══ SOURCE RECORDS ══

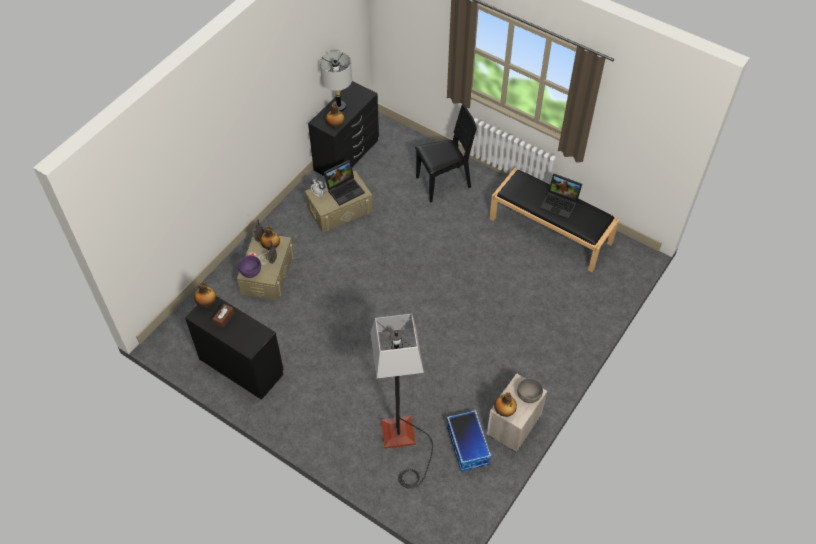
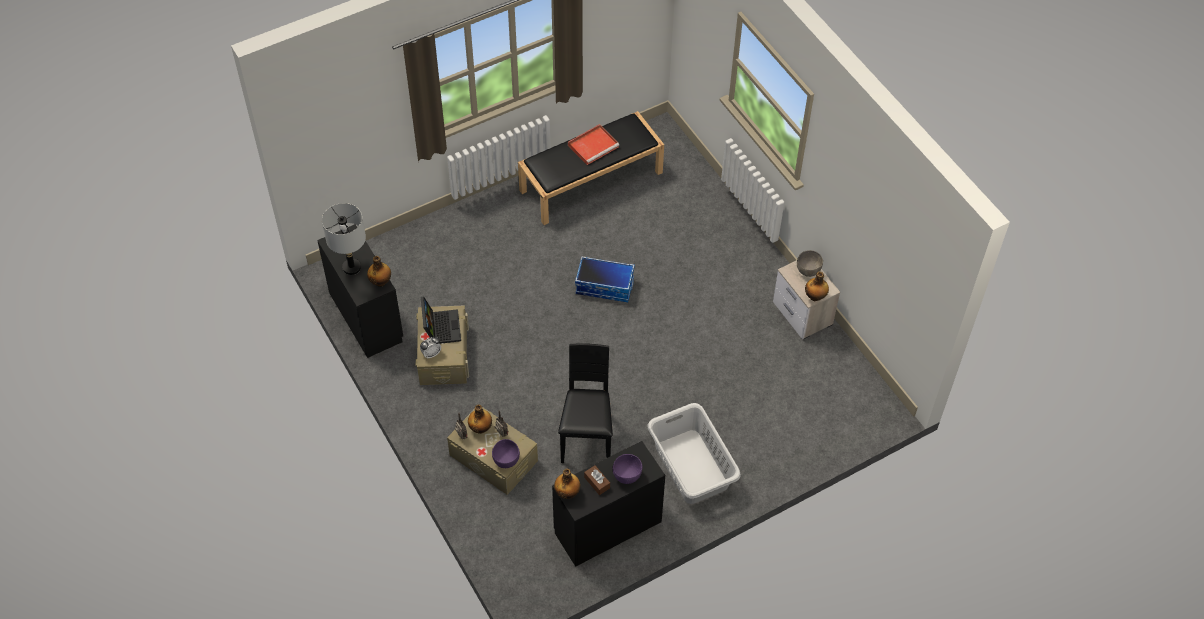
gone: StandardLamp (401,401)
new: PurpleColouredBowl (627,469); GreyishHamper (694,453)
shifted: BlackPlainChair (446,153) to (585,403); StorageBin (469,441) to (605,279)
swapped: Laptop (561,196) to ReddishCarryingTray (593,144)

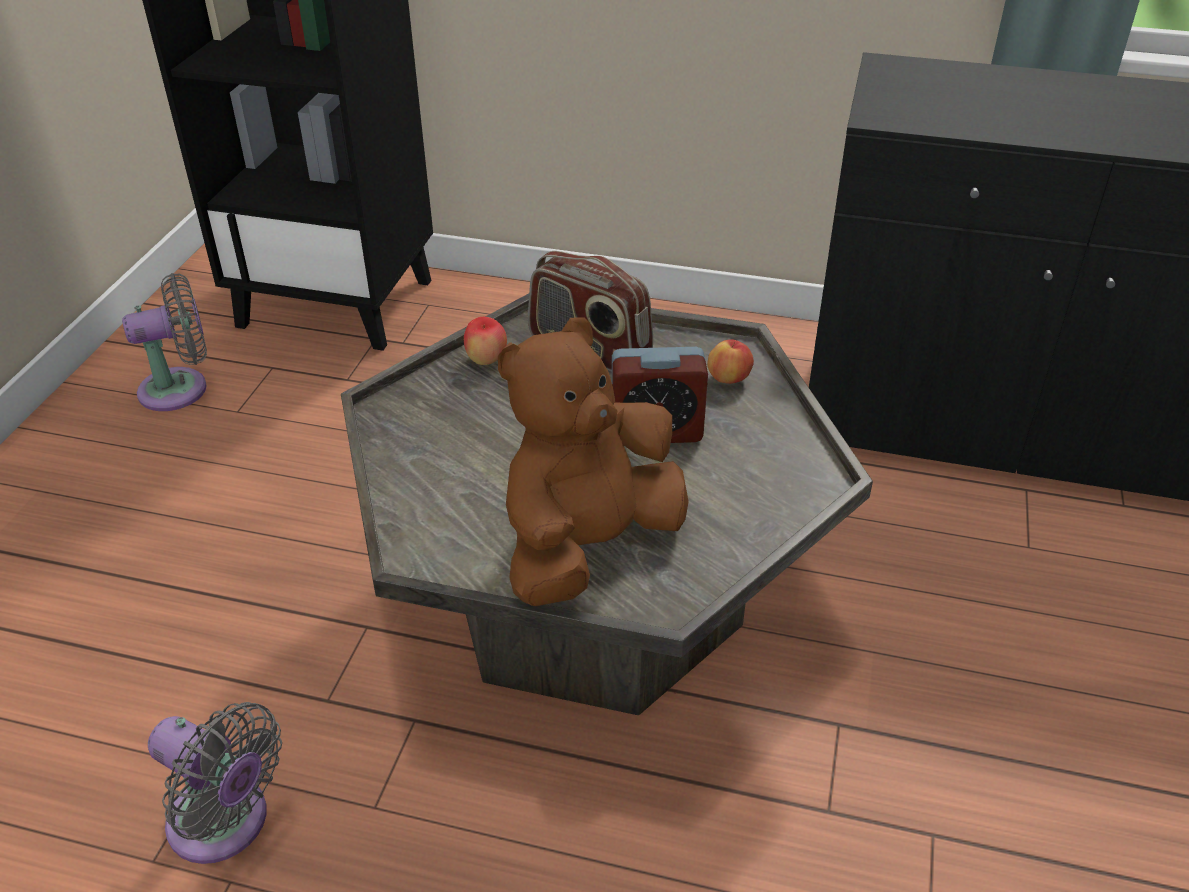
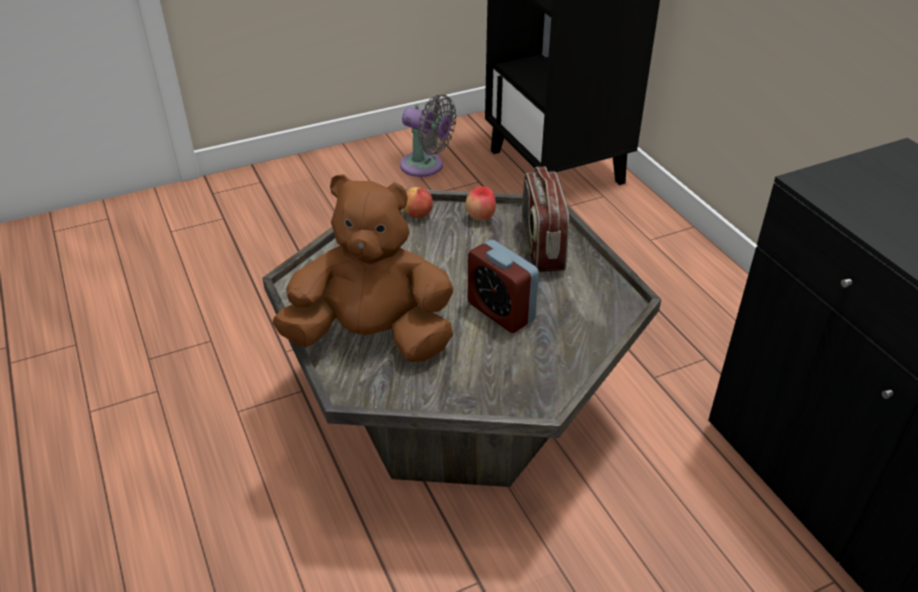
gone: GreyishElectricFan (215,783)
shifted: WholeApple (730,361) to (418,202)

═══
══ SOURCE RECORDS ══

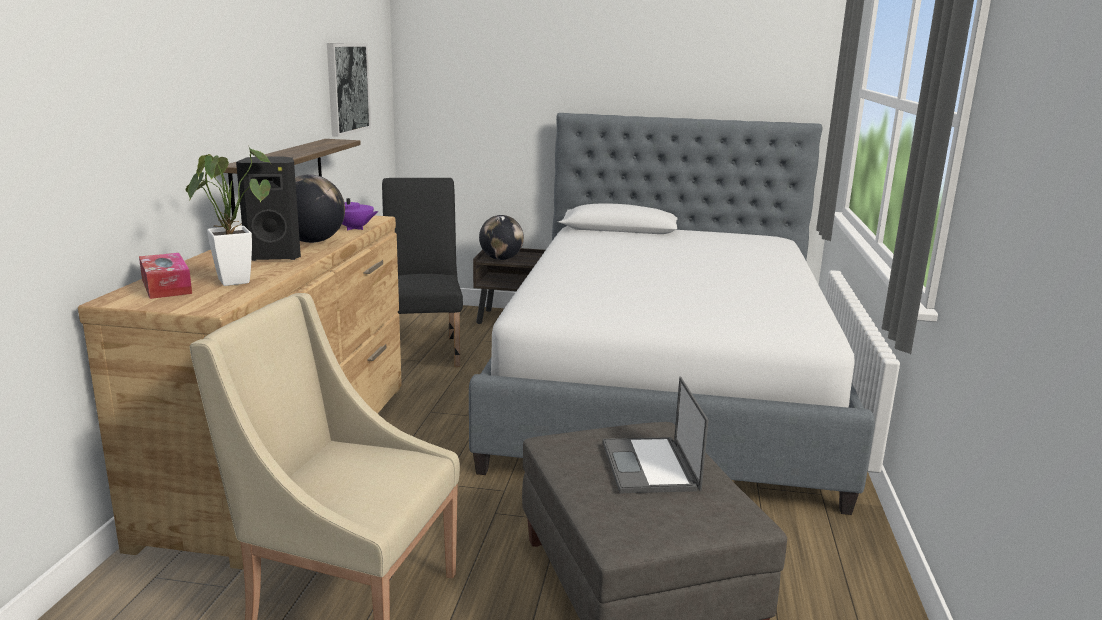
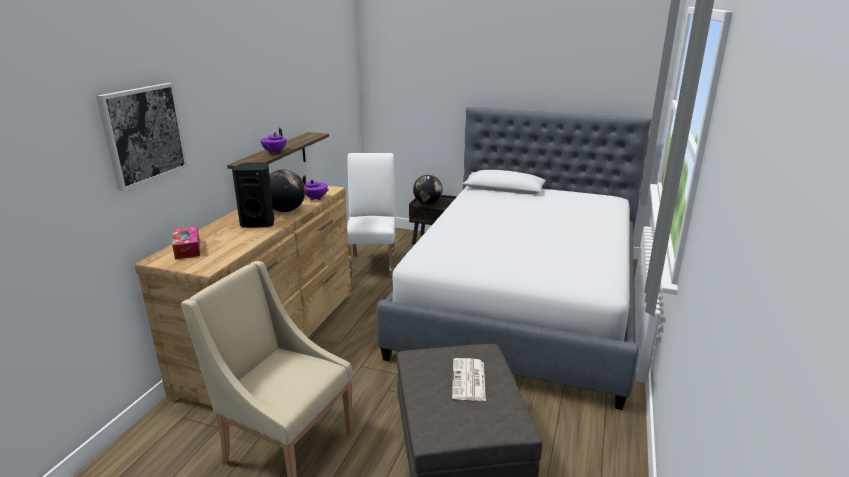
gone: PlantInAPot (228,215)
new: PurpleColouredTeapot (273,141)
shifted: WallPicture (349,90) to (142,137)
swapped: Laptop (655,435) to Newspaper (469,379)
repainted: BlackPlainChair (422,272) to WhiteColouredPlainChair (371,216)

═══
══ SOURCE RECORDS ══

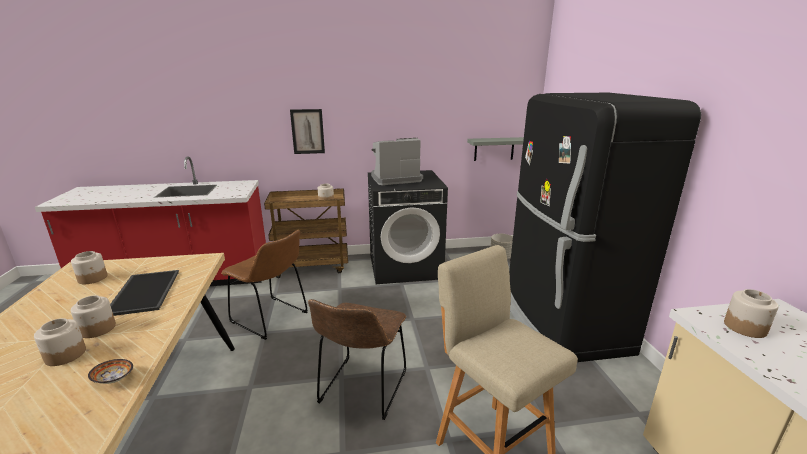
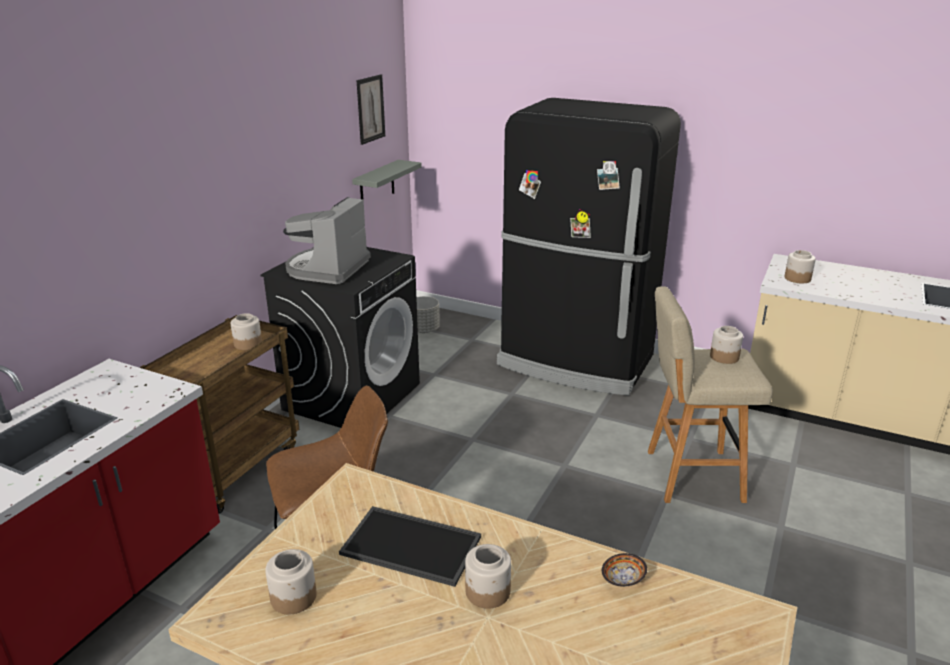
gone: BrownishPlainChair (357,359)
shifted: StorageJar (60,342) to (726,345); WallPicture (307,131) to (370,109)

═══

▶ [INSTRUCTIONS FOR THE TASK]:
Look back at the data above. Transcribe exactly the lines starting at the line that contains "gone: StandardLamp (401,401)" and ending at the line that contains "shifted: BlackPlainChair (446,153)".

▶ [ANSWER FOR THIS EXERCISE]:
gone: StandardLamp (401,401)
new: PurpleColouredBowl (627,469); GreyishHamper (694,453)
shifted: BlackPlainChair (446,153) to (585,403); StorageBin (469,441) to (605,279)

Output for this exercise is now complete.